● TASK TO COMPLETE: Copy out the data that comes next, character for character, and leave the images aside.

----- MATERIAL PROVIDED

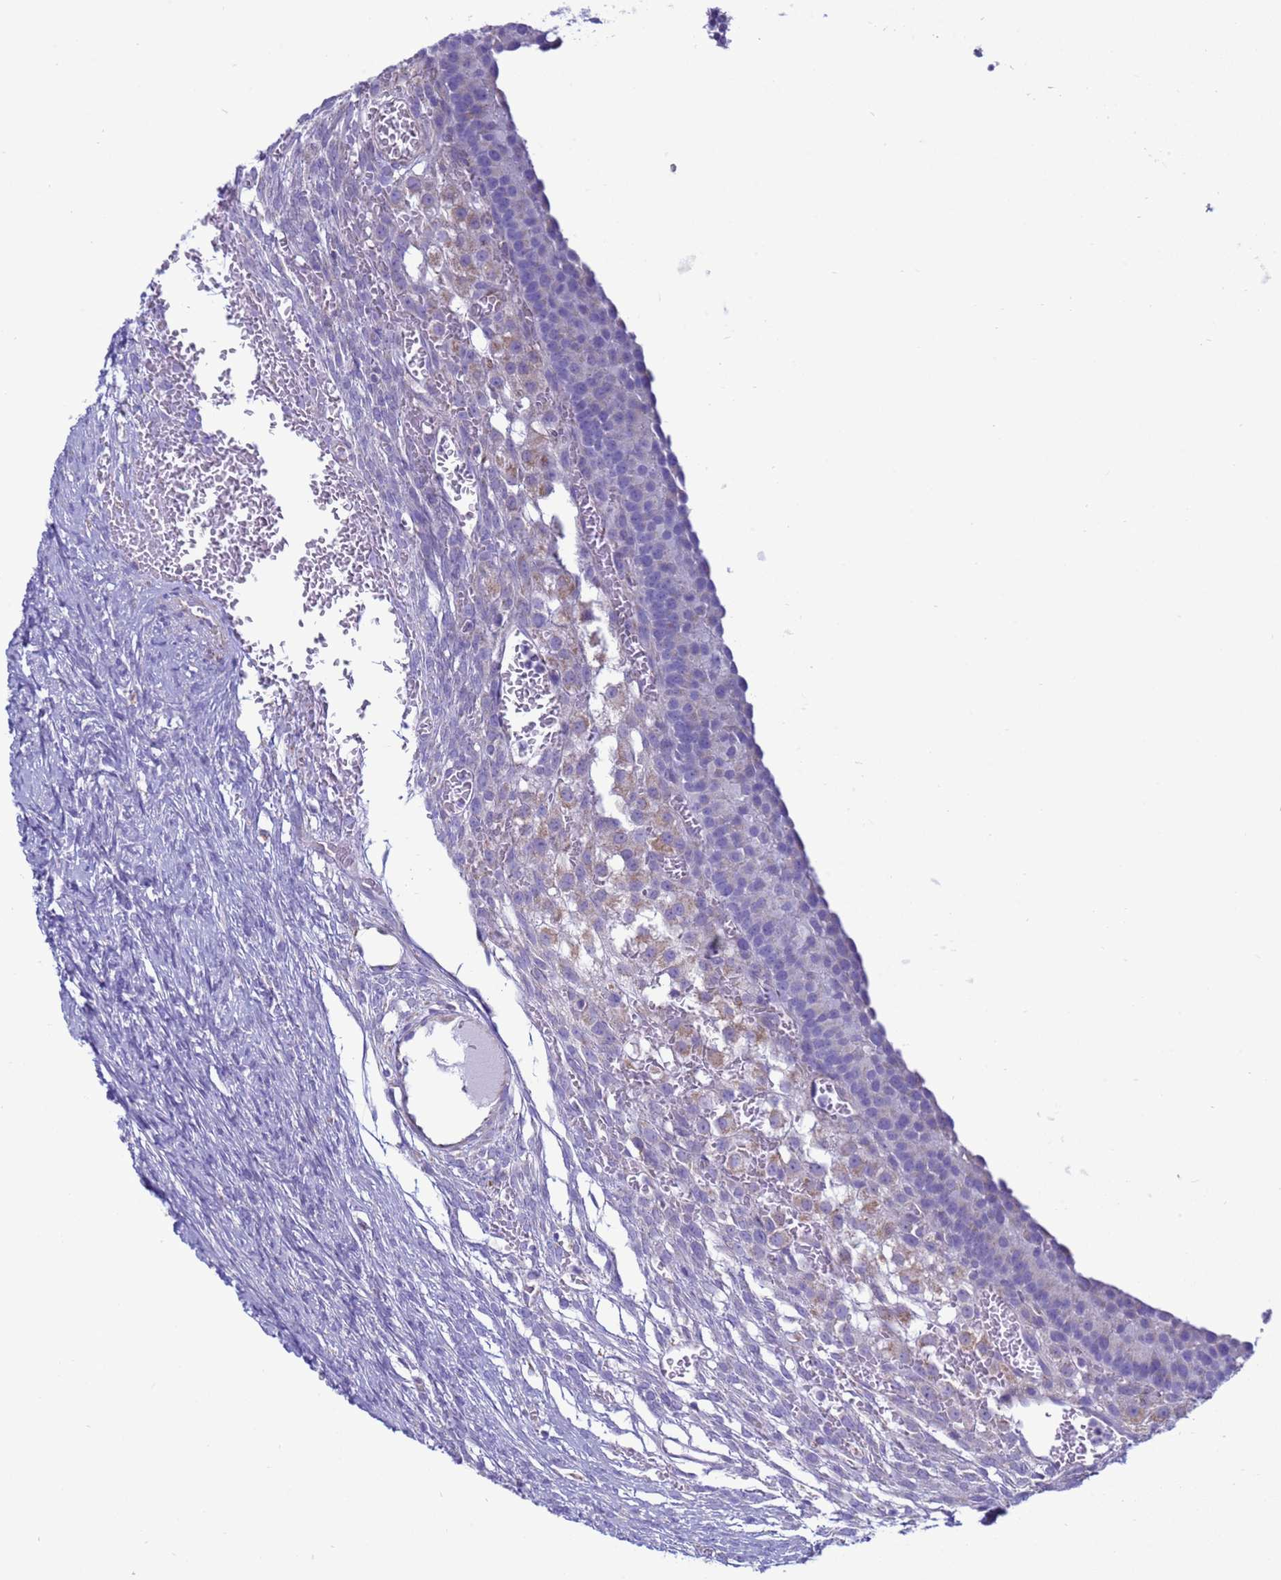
{"staining": {"intensity": "negative", "quantity": "none", "location": "none"}, "tissue": "ovary", "cell_type": "Follicle cells", "image_type": "normal", "snomed": [{"axis": "morphology", "description": "Normal tissue, NOS"}, {"axis": "topography", "description": "Ovary"}], "caption": "Immunohistochemical staining of benign human ovary demonstrates no significant positivity in follicle cells. (Stains: DAB (3,3'-diaminobenzidine) IHC with hematoxylin counter stain, Microscopy: brightfield microscopy at high magnification).", "gene": "HPCAL1", "patient": {"sex": "female", "age": 39}}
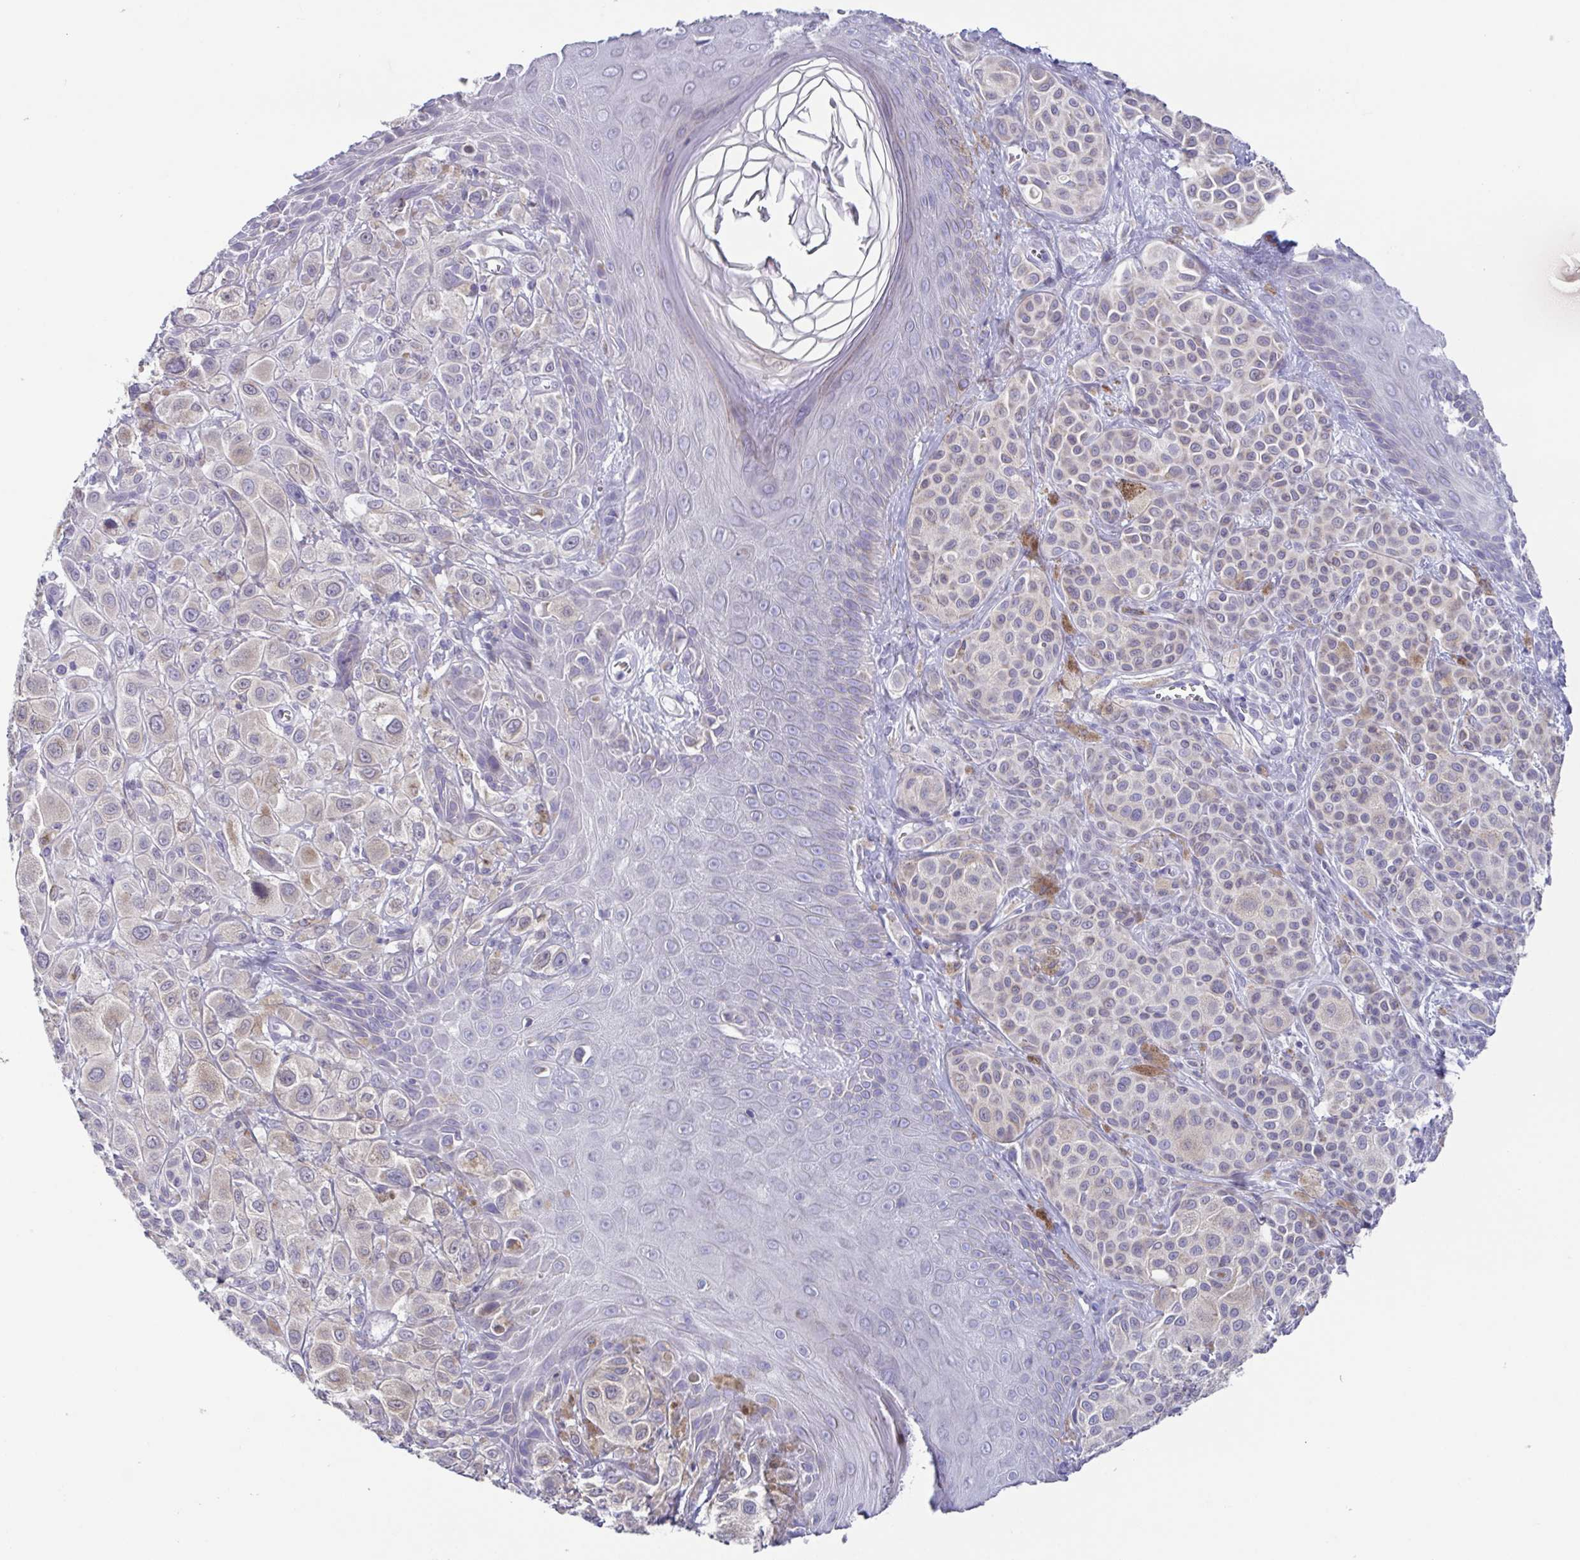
{"staining": {"intensity": "negative", "quantity": "none", "location": "none"}, "tissue": "melanoma", "cell_type": "Tumor cells", "image_type": "cancer", "snomed": [{"axis": "morphology", "description": "Malignant melanoma, NOS"}, {"axis": "topography", "description": "Skin"}], "caption": "Immunohistochemistry micrograph of human malignant melanoma stained for a protein (brown), which displays no expression in tumor cells.", "gene": "RDH11", "patient": {"sex": "male", "age": 67}}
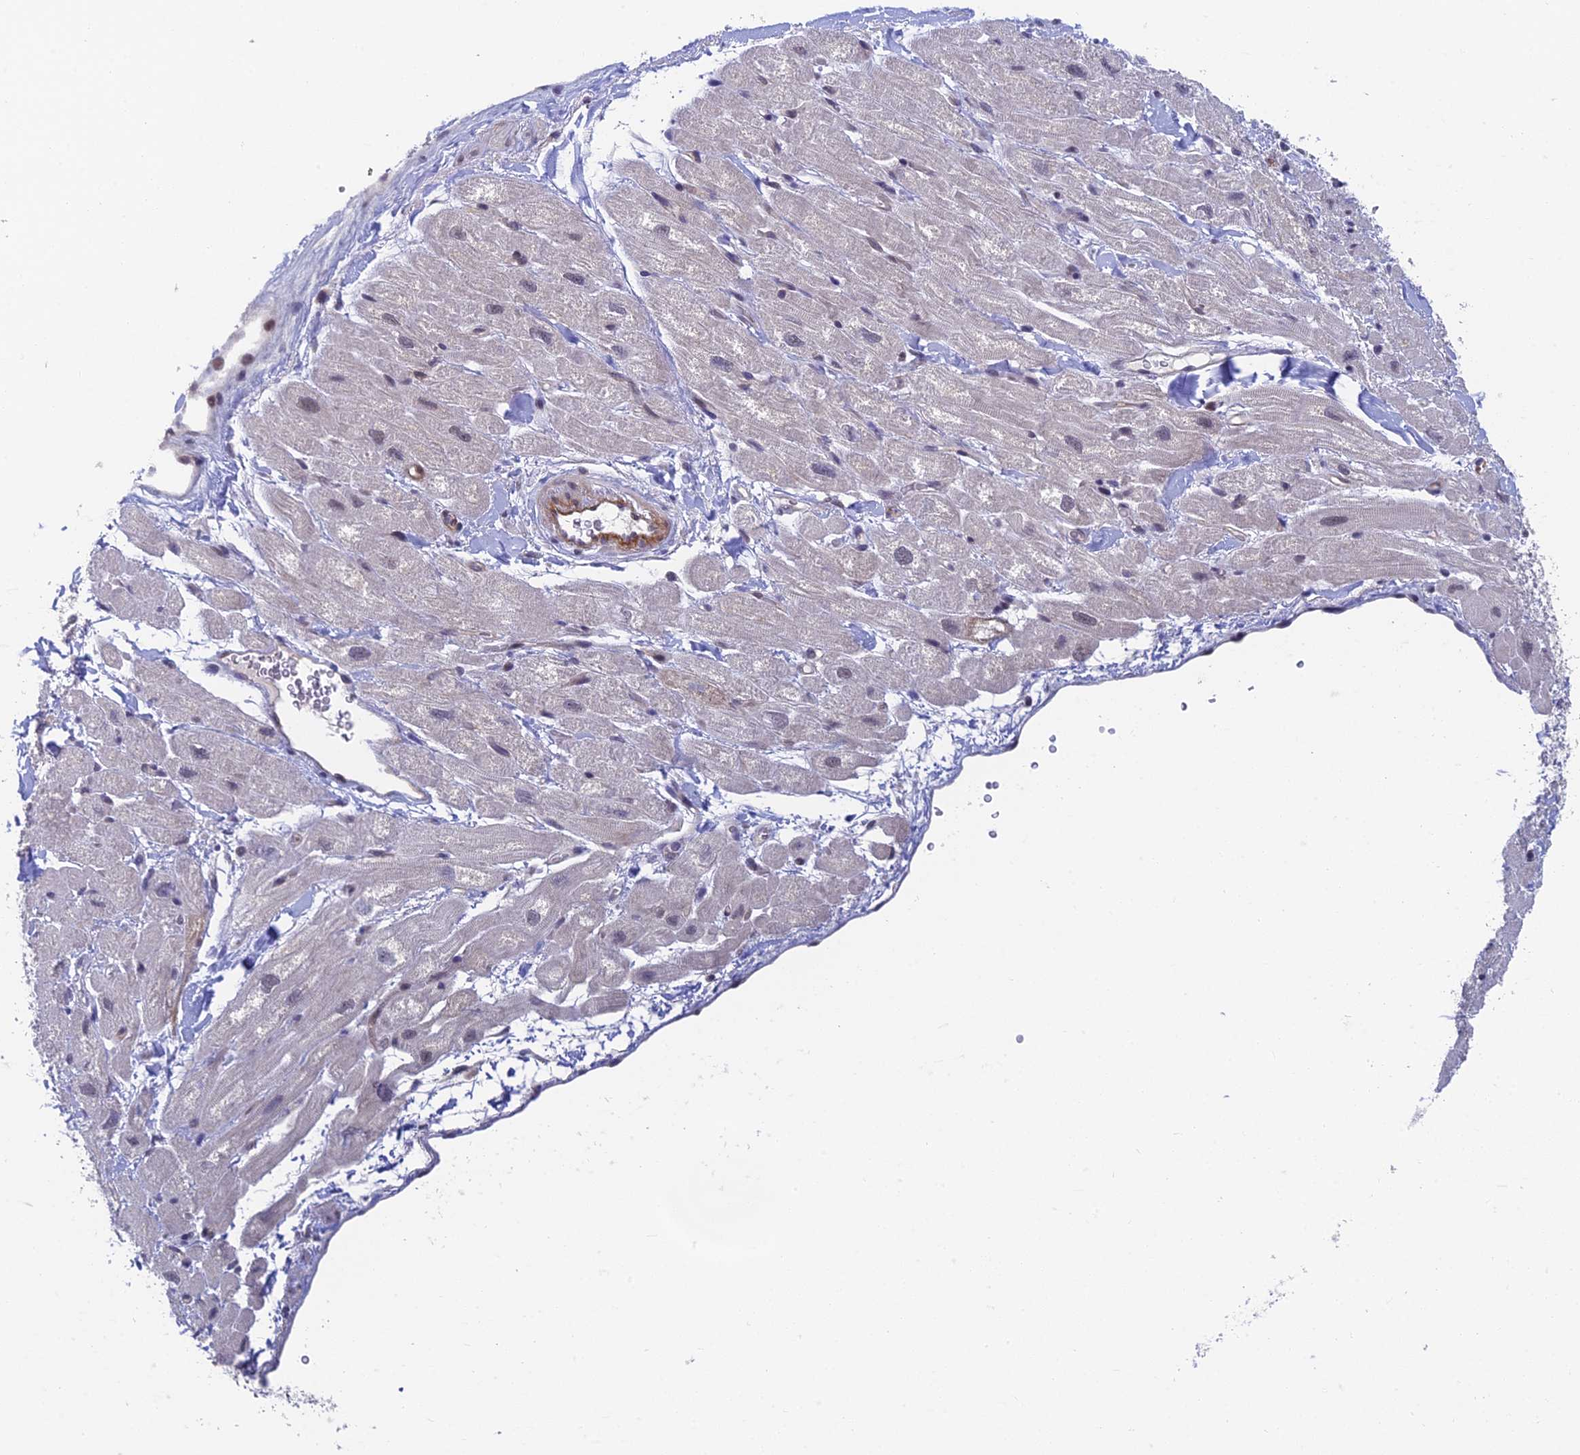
{"staining": {"intensity": "moderate", "quantity": "25%-75%", "location": "cytoplasmic/membranous"}, "tissue": "heart muscle", "cell_type": "Cardiomyocytes", "image_type": "normal", "snomed": [{"axis": "morphology", "description": "Normal tissue, NOS"}, {"axis": "topography", "description": "Heart"}], "caption": "An image showing moderate cytoplasmic/membranous staining in about 25%-75% of cardiomyocytes in unremarkable heart muscle, as visualized by brown immunohistochemical staining.", "gene": "NSMCE1", "patient": {"sex": "male", "age": 65}}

----------

● SOLVED EXERCISE:
{"staining": {"intensity": "negative", "quantity": "none", "location": "none"}, "tissue": "ovary", "cell_type": "Follicle cells", "image_type": "normal", "snomed": [{"axis": "morphology", "description": "Normal tissue, NOS"}, {"axis": "topography", "description": "Ovary"}], "caption": "Immunohistochemical staining of benign human ovary demonstrates no significant positivity in follicle cells. (Stains: DAB (3,3'-diaminobenzidine) IHC with hematoxylin counter stain, Microscopy: brightfield microscopy at high magnification).", "gene": "HPCAL1", "patient": {"sex": "female", "age": 39}}
{"staining": {"intensity": "negative", "quantity": "none", "location": "none"}, "tissue": "melanoma", "cell_type": "Tumor cells", "image_type": "cancer", "snomed": [{"axis": "morphology", "description": "Malignant melanoma, NOS"}, {"axis": "topography", "description": "Skin"}], "caption": "Immunohistochemistry micrograph of human malignant melanoma stained for a protein (brown), which displays no expression in tumor cells.", "gene": "RDH11", "patient": {"sex": "male", "age": 67}}
{"staining": {"intensity": "moderate", "quantity": "25%-75%", "location": "cytoplasmic/membranous"}, "tissue": "heart muscle", "cell_type": "Cardiomyocytes", "image_type": "normal", "snomed": [{"axis": "morphology", "description": "Normal tissue, NOS"}, {"axis": "topography", "description": "Heart"}], "caption": "An image showing moderate cytoplasmic/membranous staining in about 25%-75% of cardiomyocytes in unremarkable heart muscle, as visualized by brown immunohistochemical staining.", "gene": "NSMCE1", "patient": {"sex": "male", "age": 65}}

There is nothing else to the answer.